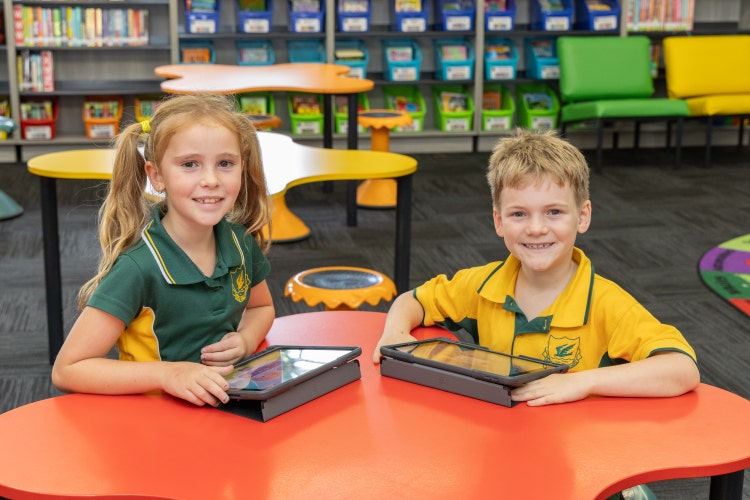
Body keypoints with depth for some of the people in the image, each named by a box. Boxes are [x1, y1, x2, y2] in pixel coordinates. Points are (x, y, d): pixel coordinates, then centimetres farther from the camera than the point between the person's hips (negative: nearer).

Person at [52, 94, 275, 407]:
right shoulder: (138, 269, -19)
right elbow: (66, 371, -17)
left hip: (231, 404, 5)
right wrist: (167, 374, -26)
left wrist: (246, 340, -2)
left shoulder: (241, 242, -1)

...

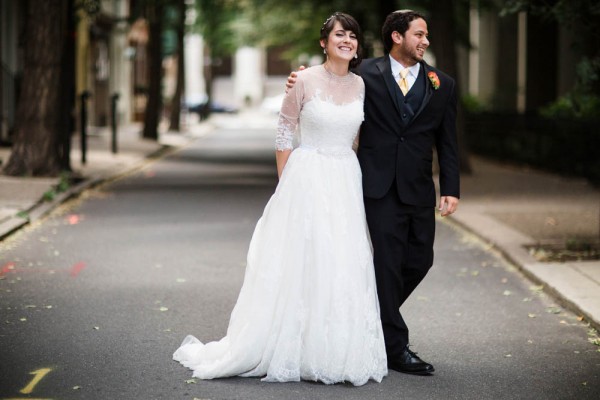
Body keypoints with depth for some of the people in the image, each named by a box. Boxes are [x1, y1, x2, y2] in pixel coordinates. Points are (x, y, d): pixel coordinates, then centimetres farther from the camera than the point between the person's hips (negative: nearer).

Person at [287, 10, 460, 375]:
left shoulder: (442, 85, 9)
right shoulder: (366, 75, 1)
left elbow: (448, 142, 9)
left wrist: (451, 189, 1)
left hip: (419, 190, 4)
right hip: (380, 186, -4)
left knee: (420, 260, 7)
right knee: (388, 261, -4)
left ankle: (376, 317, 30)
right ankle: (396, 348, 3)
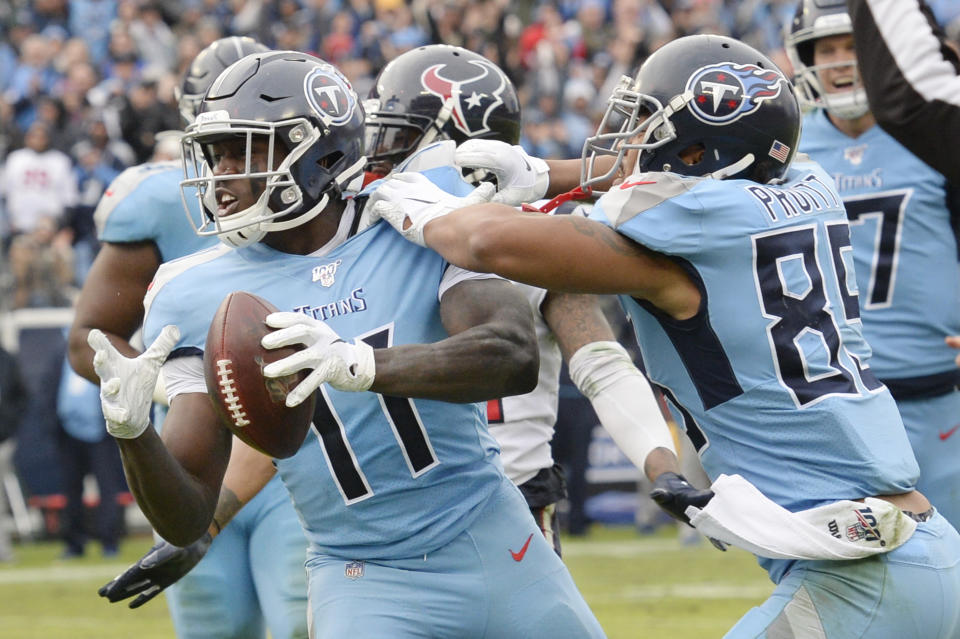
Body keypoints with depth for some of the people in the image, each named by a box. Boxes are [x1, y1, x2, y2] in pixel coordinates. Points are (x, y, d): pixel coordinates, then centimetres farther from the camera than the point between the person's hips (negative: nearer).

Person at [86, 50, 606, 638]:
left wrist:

---

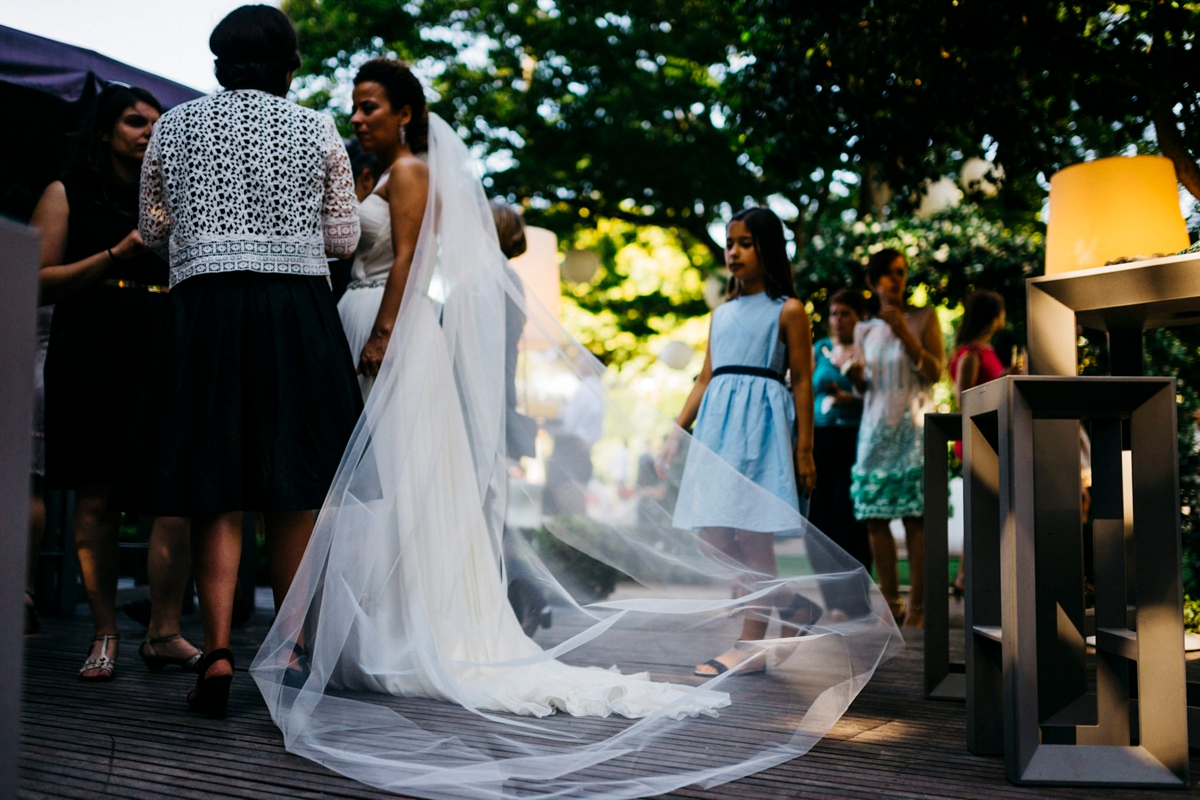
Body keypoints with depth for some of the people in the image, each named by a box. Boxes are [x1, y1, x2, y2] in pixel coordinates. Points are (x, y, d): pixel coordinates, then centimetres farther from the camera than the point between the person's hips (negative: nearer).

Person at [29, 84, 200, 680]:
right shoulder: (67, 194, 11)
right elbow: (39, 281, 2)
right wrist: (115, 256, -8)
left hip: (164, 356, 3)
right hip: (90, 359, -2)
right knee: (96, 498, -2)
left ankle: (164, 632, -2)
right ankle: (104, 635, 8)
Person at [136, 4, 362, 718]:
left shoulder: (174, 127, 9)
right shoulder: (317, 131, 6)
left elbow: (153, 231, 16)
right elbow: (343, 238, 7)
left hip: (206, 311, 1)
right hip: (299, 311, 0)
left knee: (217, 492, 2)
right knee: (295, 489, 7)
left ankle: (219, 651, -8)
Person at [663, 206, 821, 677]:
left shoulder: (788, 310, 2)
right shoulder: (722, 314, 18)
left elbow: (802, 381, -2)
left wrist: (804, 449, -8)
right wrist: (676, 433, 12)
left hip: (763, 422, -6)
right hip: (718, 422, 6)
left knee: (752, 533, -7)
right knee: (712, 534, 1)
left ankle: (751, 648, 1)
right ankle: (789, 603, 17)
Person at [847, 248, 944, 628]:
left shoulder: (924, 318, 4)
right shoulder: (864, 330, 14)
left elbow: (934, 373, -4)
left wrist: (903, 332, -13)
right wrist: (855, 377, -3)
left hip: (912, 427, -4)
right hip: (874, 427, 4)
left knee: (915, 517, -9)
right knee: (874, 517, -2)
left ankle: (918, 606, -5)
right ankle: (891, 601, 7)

* _What you have to do_
Rewrite the part of the material that opens with the line containing "left knee: (752, 533, -7)" and closes with the line containing "right ankle: (891, 601, 7)", both lines included. Add 35 to each of the three numbers in every keypoint (x, y and depth), and leave every other line as it stands.

* _Solution for this exercise_
left knee: (787, 568, 28)
right knee: (747, 569, 36)
left ankle: (786, 683, 36)
right ankle: (824, 638, 52)
Person at [847, 248, 944, 628]:
left shoulder: (959, 353, 39)
right shoulder: (899, 365, 49)
left elbow: (969, 408, 31)
left wrist: (938, 367, 22)
right wrist: (890, 412, 32)
left hip: (947, 462, 31)
right hip: (909, 462, 39)
left knee: (950, 552, 26)
right knee: (909, 552, 33)
left ankle: (953, 641, 30)
right ankle: (926, 636, 42)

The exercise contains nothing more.